$\frac{\partial}{\partial y_i}(f(x-y))=-\frac{\partial f}{\partial y_i}((x-y))$

Question

If I have $f:\mathbb{R^n} \rightarrow \mathbb{R}$, a sufficiently regular function. Then how to prove that:

$\frac{\partial}{\partial y_i}(f(x-y))=-\frac{\partial f}{\partial y_i}((x-y))$,

where $y_i$ is the $i^{th}$ component of vector $y \in \mathbb{R^n}$. And the second term means:the partial derivative of $f$ with respect to $y_i$ (applied) to $x-y$

Answer 1

Differentiating $f$ with respect to $y_i$ at the point $(x-y)$ can be done using the chain rule for higher dimension. It states that $$\frac{\partial}{\partial y_i} (f(x-y)) = \sum_{k=1}^n \frac{\partial f}{\partial y_k}(x-y) \cdot \frac{\partial (x_k-y_k)}{\partial y_i}(y) = -\frac{\partial f}{\partial y_i}(x-y)$$ where the $y_k$ are the variables you can put into $f$. Therefore the $i$-the partial derivative of the function $f \circ (x-y)$ equals the negative of the $i$-th partial derivative of $f$ at the point $(x-y)$ which was to be shown

Answer 2

We have a function $$f:\quad{\mathbb R}^n\to{\mathbb R}, \qquad u\mapsto f(u)$$ of one vector variable, and form the new function $$g(x,y):=f(x-y)$$ of two vector variables.

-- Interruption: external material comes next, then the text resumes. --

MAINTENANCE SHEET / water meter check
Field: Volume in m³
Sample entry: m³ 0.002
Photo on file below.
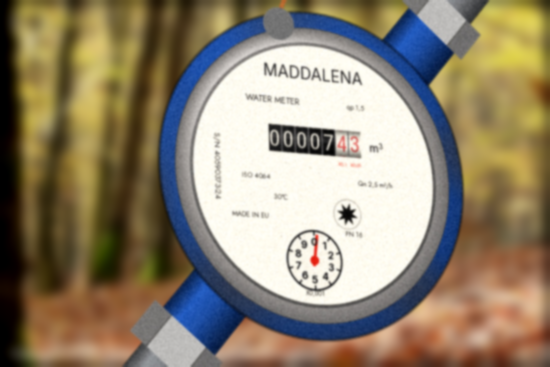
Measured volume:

Expanded this means $$g(x_1,\ldots, x_n,y_1,\ldots, y_n):=f(x_1-y_1,\ldots, x_n-y_n)\ .$$

By the chain rule we then have $${\partial g\over\partial y_i}={\partial f\over\partial u_i}\biggr|_{(x-y)}\cdot(-1)=-f_{.i}(x-y)\ ,$$ where $f_{.i}$ denotes the $i^{\rm th}$ component of the gradient.

Note that writing $((\ldots))$ is the same as $(\ldots)$, so that your equation says $\Phi=-\Phi$ for a certain $\Phi$. This cannot generally be true in your situation. The actual problem you have is one of notation: using the same letter $f$ for various purposes.